# How to prove basis that is based on an orthonormal basis in linearly independent

I dont have much of a background in linear algebra and am trying to solve a problem for a vector analysis class.

I am trying to prove that a certain basis is linearly independent.

Lets say I have an orthonormal basis

$$\hat{e_1}$$, $$\hat{e_2}$$, $$\hat{e_3}$$

then change to another basis where the new basis vectors are combinations of the original (change of basis?)

How do i show that the new basis vectors are linearly independent?

Is it as simple as checking for a non zero determinant of the matrix where the rows are the new basis vectors?

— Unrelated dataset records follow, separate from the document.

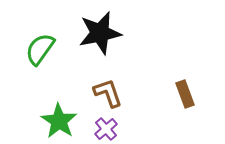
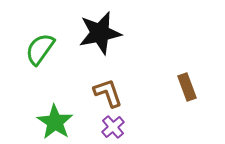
brown rectangle: moved 2 px right, 7 px up
green star: moved 4 px left, 1 px down
purple cross: moved 7 px right, 2 px up
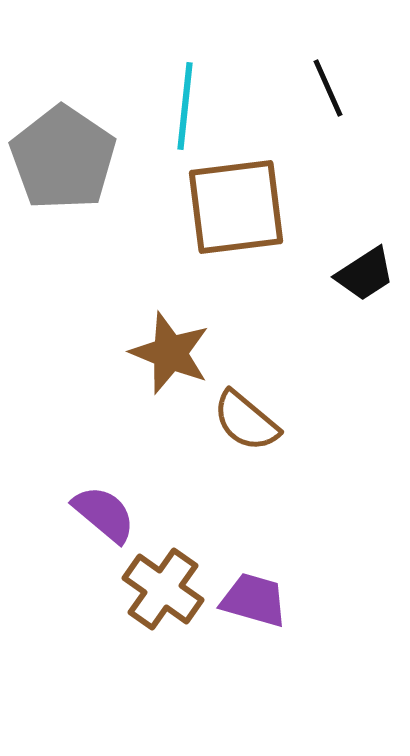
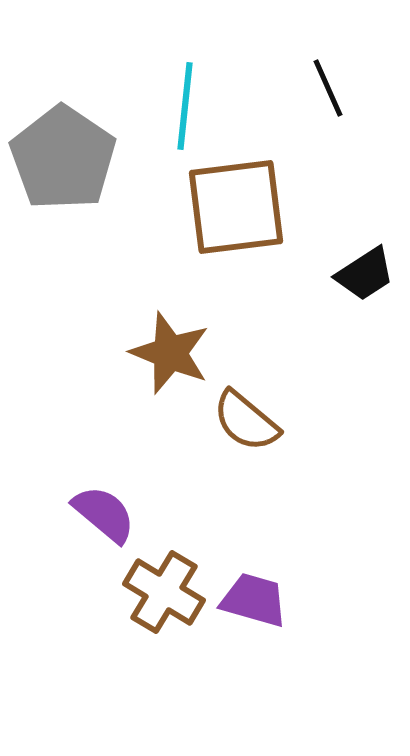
brown cross: moved 1 px right, 3 px down; rotated 4 degrees counterclockwise
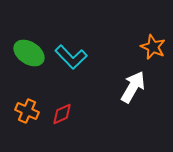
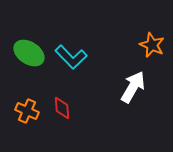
orange star: moved 1 px left, 2 px up
red diamond: moved 6 px up; rotated 70 degrees counterclockwise
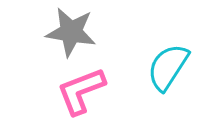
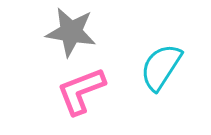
cyan semicircle: moved 7 px left
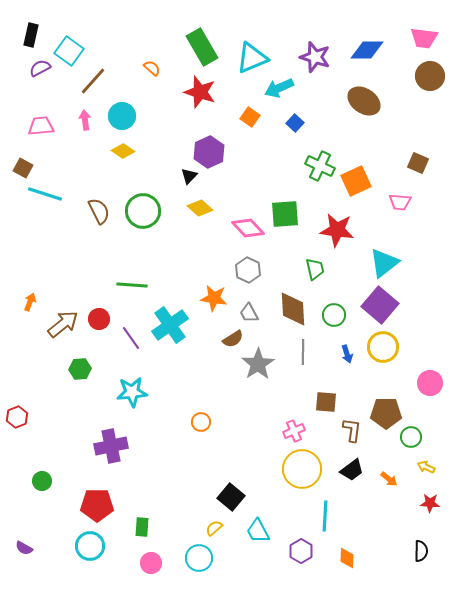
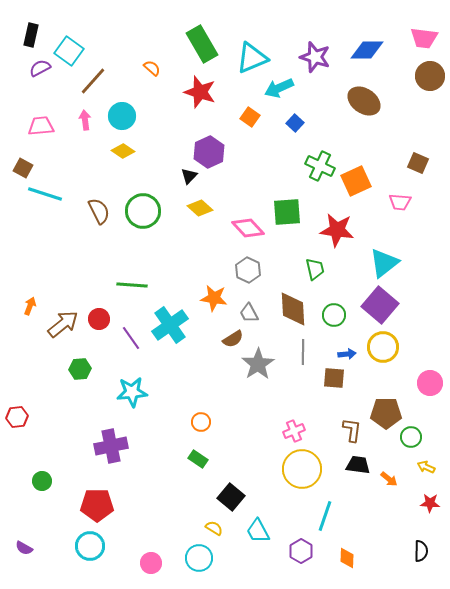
green rectangle at (202, 47): moved 3 px up
green square at (285, 214): moved 2 px right, 2 px up
orange arrow at (30, 302): moved 4 px down
blue arrow at (347, 354): rotated 78 degrees counterclockwise
brown square at (326, 402): moved 8 px right, 24 px up
red hexagon at (17, 417): rotated 15 degrees clockwise
black trapezoid at (352, 470): moved 6 px right, 5 px up; rotated 135 degrees counterclockwise
cyan line at (325, 516): rotated 16 degrees clockwise
green rectangle at (142, 527): moved 56 px right, 68 px up; rotated 60 degrees counterclockwise
yellow semicircle at (214, 528): rotated 72 degrees clockwise
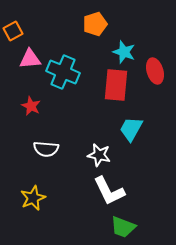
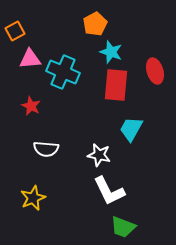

• vectors of a basis are by default linearly independent Sep 28, 2018 at 18:26
• You may use better " the set of vectors" instead of base. Sep 28, 2018 at 18:30
• Yes, you are right about the determinant. Note that the orthonormal base is irrelevant for this case. Sep 28, 2018 at 18:31
• The elements of the second basis can’t help but be linear combinations of the vectors in the first basis—that’s a consequence of the very definition of basis—so that bit of information tells you nothing useful. If you’re trying to show that a specific set of linear combinations of the first basis vectors also form a basis, that’s very different. If the latter is indeed the case, then update your question with those specifics.
– amd
Sep 28, 2018 at 22:55

Let say you have three new vectors $$v_1,v_2,v_3$$. Then they are linear combination of $$\hat{e_1},\hat{e_2},\hat{e_3}$$, ie $$v_i = \sum\limits_{j=1}^3 a_{ij} \hat{e_j}$$ In other words, the coordinates of the $$v_i$$ with respect to the basis $$\{\hat{e_1},\hat{e_2},\hat{e_3}\}$$ form the rows of the matrix $$A:=\begin{pmatrix} a_{11} & a_{12} & a_{13} \\ a_{21} & a_{22} & a_{23} \\ a_{31} & a_{32} & a_{33} \end{pmatrix}$$ Hence $$\det A =0$$ if and only if its rows are linearly dependent if and only if the $$v_i$$ are linearly dependent.